I just applied the custom augmentizer to the dataset I had sent to you by email.

If I then retrieve the examples from the .spacy dataset and compare the reference with the predicted tokens, I see a mismatch. And This should not be.

Here is what I did:

  1. Extract the examples from the .spacy dataset:

corpus = Corpus(‘augmented.spacy')
examples_aug = []
for example in corpus(nlp):
examples_aug.append(example)

eg_aug=examples_aug[1]

  1. Retrieve the predictions and the reference from the examples containing the augmentations:

eg_aug=examples_aug[1] # in my case this contains the augmented data, because I generate two augmented examples and keep the original example using augmenty.yield_original()
reference = eg_aug.reference
predictions = eg_aug.predicted

  1. Compare the number of tokens of the predictions and the reference:

len(reference)
len(predictions)

-> The lengths disagree

  1. Compare the token at the ith position:

reference[442]
predictions[442]

-> The token values disagree

  1. Also I loaded the tokenizer from the nlp model and applied it to the example’s text to predict its tokens:

tokenizer = nlp.tokenizer
tokens = tokenizer(reference.text)

-> Len(tokens) matches the number of tokens in the predictions.

If I apply the above procedure to the not augmented dataset, the number of tokens is the same for the reference and the predictions.

Can you please try to reproduce my approach?

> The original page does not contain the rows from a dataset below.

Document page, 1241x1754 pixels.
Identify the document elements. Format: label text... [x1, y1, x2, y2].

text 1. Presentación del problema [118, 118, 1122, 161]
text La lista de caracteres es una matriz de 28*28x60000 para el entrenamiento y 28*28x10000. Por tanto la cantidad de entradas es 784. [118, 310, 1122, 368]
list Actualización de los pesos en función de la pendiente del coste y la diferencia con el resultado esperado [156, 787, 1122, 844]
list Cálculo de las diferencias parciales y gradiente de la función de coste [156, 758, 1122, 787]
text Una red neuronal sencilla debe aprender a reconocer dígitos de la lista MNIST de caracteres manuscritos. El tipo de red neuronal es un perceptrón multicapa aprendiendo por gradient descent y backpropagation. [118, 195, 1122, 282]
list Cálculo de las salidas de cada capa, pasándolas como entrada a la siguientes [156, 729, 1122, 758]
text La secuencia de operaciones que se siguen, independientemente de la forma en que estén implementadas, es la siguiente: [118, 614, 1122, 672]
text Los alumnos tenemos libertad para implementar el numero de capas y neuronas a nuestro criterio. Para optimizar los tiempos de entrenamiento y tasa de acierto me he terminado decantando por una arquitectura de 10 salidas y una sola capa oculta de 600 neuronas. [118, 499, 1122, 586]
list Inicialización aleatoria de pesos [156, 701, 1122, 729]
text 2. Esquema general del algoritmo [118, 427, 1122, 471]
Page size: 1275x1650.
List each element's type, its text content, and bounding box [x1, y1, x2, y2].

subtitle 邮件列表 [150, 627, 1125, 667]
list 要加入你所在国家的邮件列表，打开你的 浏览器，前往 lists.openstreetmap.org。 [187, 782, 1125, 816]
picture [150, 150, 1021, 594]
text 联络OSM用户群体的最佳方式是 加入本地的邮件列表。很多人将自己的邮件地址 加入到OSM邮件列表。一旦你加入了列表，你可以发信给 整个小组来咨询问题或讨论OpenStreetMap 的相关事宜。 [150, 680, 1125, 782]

I would expect the number of tokens to change when you augment the text (at least that often happens). As long as the gold standard annotation is augmented to match that should not be a problem.

It is similarly totally valid to have differing number of tokens between reference and predicted. Take e.g. the sentence:

"My name is john" - (augment) -> "Mynameisjohn". The gold tokens can still be My|name|is|john, but the tokenizer would tokenize it as Mynameisjohn (one token). That is perfectly fine and should not cause any problems during training.

(when I reproduce it I also get a different number of tokens, but that is not an issue)

This issue is stale because it has been open for 14 days with no activity. Feel free to either 1) remove the stale label or 2) comment. If nothing happens, this will be closed in 7 days.

This issue was closed automatically. Feel free to re-open it if it's important.